Space-Efficient and Output-Sensitive Algorithms for the Longest Common Bitonic Subsequence
Md. Tanzeem Rahat, Md. Manzurul Hasan
TL;DR
LCBS seeks the longest subsequence common to two sequences that is bitonic. The paper presents two complementary exact solvers: a linear-space refinement of the classic $Θ(nm)$-time DP implemented with rolling rows, and an output-sensitive sparse-DAG approach that builds a compact DAG from matching pairs and computes the optimum via two 2-D range-tree passes, achieving $O((n+m)\log n + M\log^2 M)$ time and $O(M)$ space where $M$ is the number of matches. A streaming, Hirschberg-like variant further reduces space to $Θ(m)$ while preserving $Θ(nm)$ time.
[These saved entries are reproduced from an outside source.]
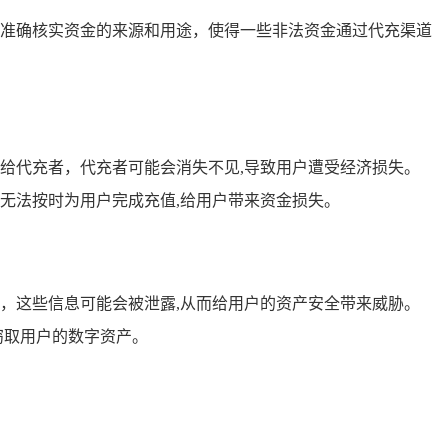
准确核实资金的来源和用途，使得一些非法资金通过代充渠道
给代充者，代充者可能会消失不见,导致用户遭受经济损失。
无法按时为用户完成充值,给用户带来资金损失。
，这些信息可能会被泄露,从而给用户的资产安全带来威胁。
窃取用户的数字资产。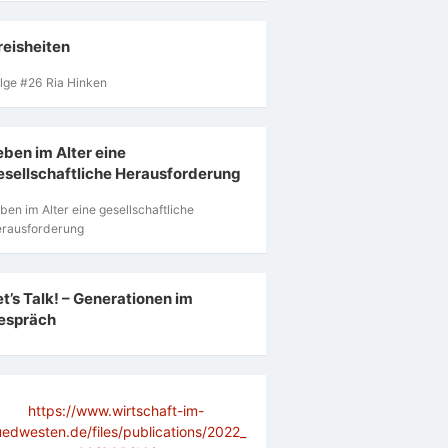
reisheiten
lge #26 Ria Hinken
eben im Alter eine
esellschaftliche Herausforderung
ben im Alter eine gesellschaftliche
rausforderung
et’s Talk! – Generationen im
espräch
https://www.wirtschaft-im-
uedwesten.de/files/publications/2022_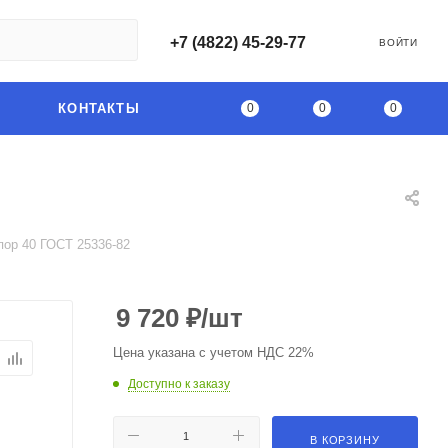
+7 (4822) 45-29-77
ВОЙТИ
0
0
0
КОНТАКТЫ
пор 40 ГОСТ 25336-82
9 720
₽
/шт
Цена указана с учетом НДС 22%
Доступно к заказу
В КОРЗИНУ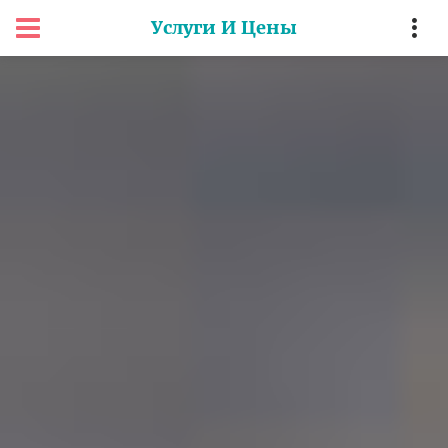
Услуги И Цены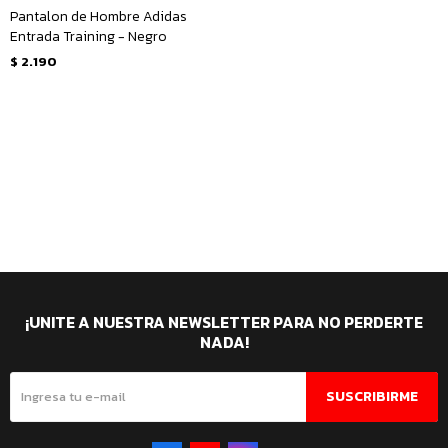
Pantalon de Hombre Adidas
Entrada Training - Negro
$
2.190
¡UNITE A NUESTRA NEWSLETTER PARA NO PERDERTE
NADA!
SUSCRIBIRME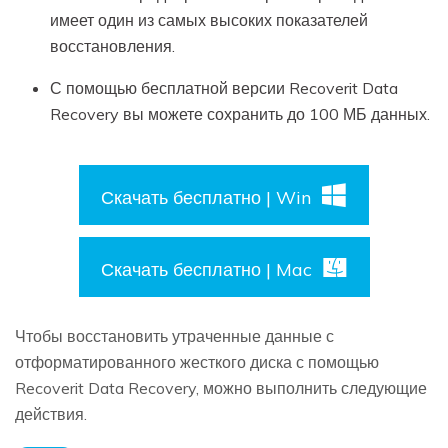
имеет один из самых высоких показателей
восстановления.
С помощью бесплатной версии Recoverit Data
Recovery вы можете сохранить до 100 МБ данных.
Скачать бесплатно | Win
Скачать бесплатно | Mac
Чтобы восстановить утраченные данные с
отформатированного жесткого диска с помощью
Recoverit Data Recovery, можно выполнить следующие
действия.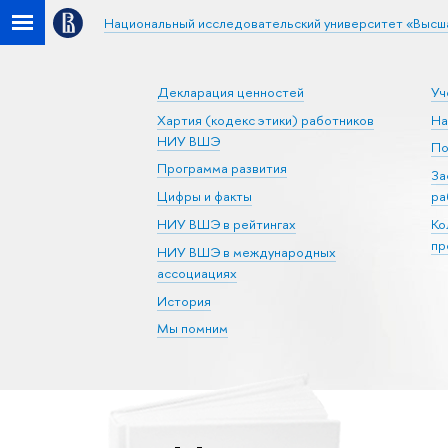
Национальный исследовательский университет «Высш
Декларация ценностей
Уч
Хартия (кодекс этики) работников
На
НИУ ВШЭ
По
Программа развития
За
Цифры и факты
ра
НИУ ВШЭ в рейтингах
Ко
пр
НИУ ВШЭ в международных
ассоциациях
История
Мы помним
Together, these results show that exact LCBS computation can be practical on larger inputs and establish a fine-grained complexity landscape that motivates instance-sensitive preprocessing and future exploration.
Abstract
The longest common bitonic subsequence (LCBS) of two sequences A and B is the longest subsequence that increases to a single peak and then decreases while appearing, in order, in both inputs. Although LCBS naturally models rise-fall patterns in bioinformatics, finance, and signal analysis, the only previously documented solution was a quadratic dynamic program that needs θ(nm) time and space. We show that this space barrier is not inherent: a refined rolling-row implementation evaluates the same recurrence in θ(nm) time with only θ(min(n, m)) additional memory. By isolating the M symbol matches and their C bitonic-compatible pairs, we cast LCBS as a longest-path problem in a sparse DAG and solve it in O((n + m) log n + M log M) time and O(M) space, which is asymptotically faster than the quadratic baseline whenever M << n m. These results make exact LCBS computation practical for inputs that were previously out of reach and expose a new fine-grained complexity landscape that invites further exploration.